* Work to be completed:
Report each line of the listing below that contains the word "categoría". Case counts, so only count lines where the capitalization is the same.

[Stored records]
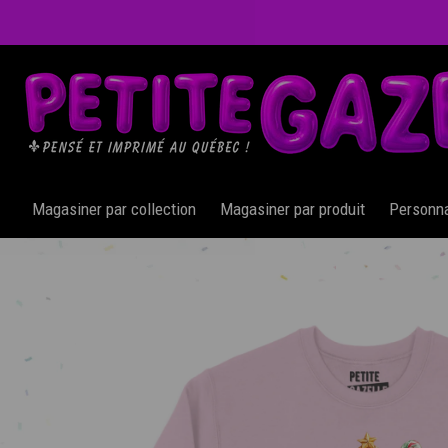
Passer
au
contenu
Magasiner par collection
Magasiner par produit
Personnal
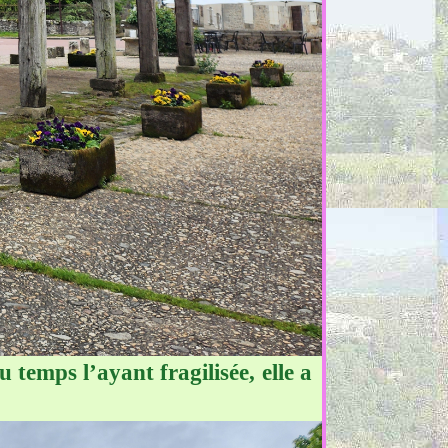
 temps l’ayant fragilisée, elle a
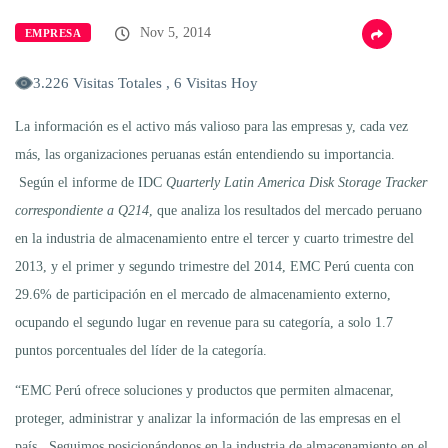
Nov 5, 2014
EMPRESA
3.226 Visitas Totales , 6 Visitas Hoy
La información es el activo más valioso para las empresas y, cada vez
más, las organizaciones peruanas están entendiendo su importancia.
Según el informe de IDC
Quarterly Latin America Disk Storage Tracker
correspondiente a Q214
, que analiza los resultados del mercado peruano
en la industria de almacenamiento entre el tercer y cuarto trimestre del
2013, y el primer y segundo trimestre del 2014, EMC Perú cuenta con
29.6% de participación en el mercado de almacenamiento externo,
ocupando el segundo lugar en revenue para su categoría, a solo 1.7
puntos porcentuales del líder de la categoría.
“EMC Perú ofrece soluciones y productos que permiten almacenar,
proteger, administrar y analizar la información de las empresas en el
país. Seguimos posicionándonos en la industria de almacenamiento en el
==
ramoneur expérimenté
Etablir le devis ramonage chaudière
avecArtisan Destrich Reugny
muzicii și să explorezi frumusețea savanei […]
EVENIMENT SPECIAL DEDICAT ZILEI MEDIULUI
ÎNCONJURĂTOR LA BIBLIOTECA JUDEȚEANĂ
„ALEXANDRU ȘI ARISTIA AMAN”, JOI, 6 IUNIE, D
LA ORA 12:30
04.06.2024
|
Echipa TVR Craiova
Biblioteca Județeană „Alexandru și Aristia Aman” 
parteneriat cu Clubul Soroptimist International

* Task answer:
ocupando el segundo lugar en revenue para su categoría, a solo 1.7
puntos porcentuales del líder de la categoría.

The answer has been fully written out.